The well is indeed about half-way between Armagh and the fort, on a direct and old road. Today it’s amidst a housing estate called St Patrick’s Park and the view on Google Maps makes it look very neglected. But when the houses were built it was excavated. There’s a photo on the NISMR that shows a digger going round it- the archaeological report from the time says ‘the builders showed the utmost respect for the well and particularly its ‘fairy thorn’. It also says that it was traditionally visited on the feast of St Peter and St Paul, the 29th June. So that’s interesting, that it’s not about St Patrick himself. And so the report tentatively suggests a pre-christian connection, what with the day being close to the solstice.

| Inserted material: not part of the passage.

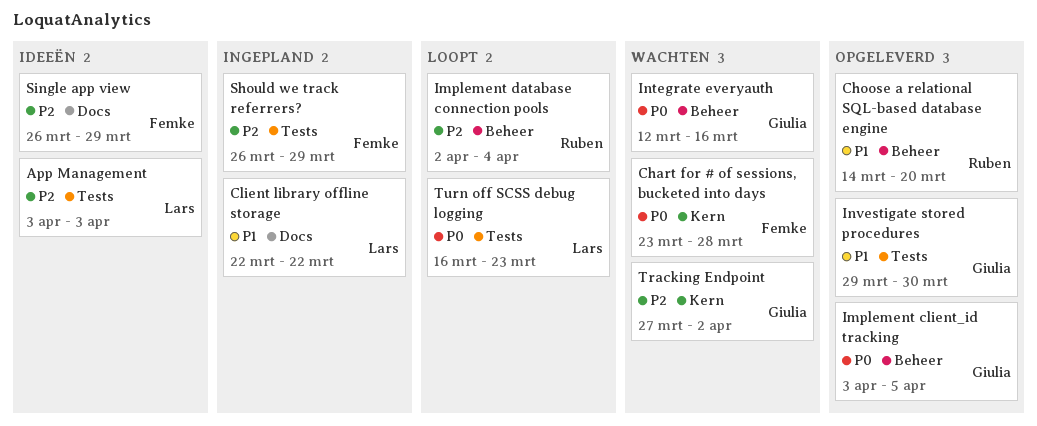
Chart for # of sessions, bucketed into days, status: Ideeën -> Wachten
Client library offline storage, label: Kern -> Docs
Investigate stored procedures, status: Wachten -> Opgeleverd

But who knows.
Anyway I post this in the hope that someone might like to visit it if they were at Navan Fort – they have an interpretation centre there with a roundhouse, and who can resist a real life roundhouse.
In his excellent book, The Book of the Cailleach, Stories of the Wise-Woman Healer, Gearoid O Crualaoich tells the tale of how Emain Macha got its name.
There were three kings , Dithorba, Aed Ruad and Cimbaeth who took it in seven year stints to rule over Ireland. When Aed Ruad died his daughter, Macha Mongruad demanded her fathers turn of the kingship. The remaining two kings refused to surrender the kingship to a woman, so Matha defeated them in battle and took her seven year turn.
When Dithorba died his five sons claimed the kingship. Macha fought and defeated the sons and banished them to Connaught. Then she married Cimbeath.
Matha went to visit the five sons disguised as a hag. The sons try to trick Macha with lies but one by one she ties them up and brings them back to Ulster, where she orders them to dig a ring fort as a capital for Ulster and marked out the boundaries of the fort with a pin from her golden brooch.
The fort was founded four hunderd and five years before Christ and lasted until four hundred and fifty years after Christ.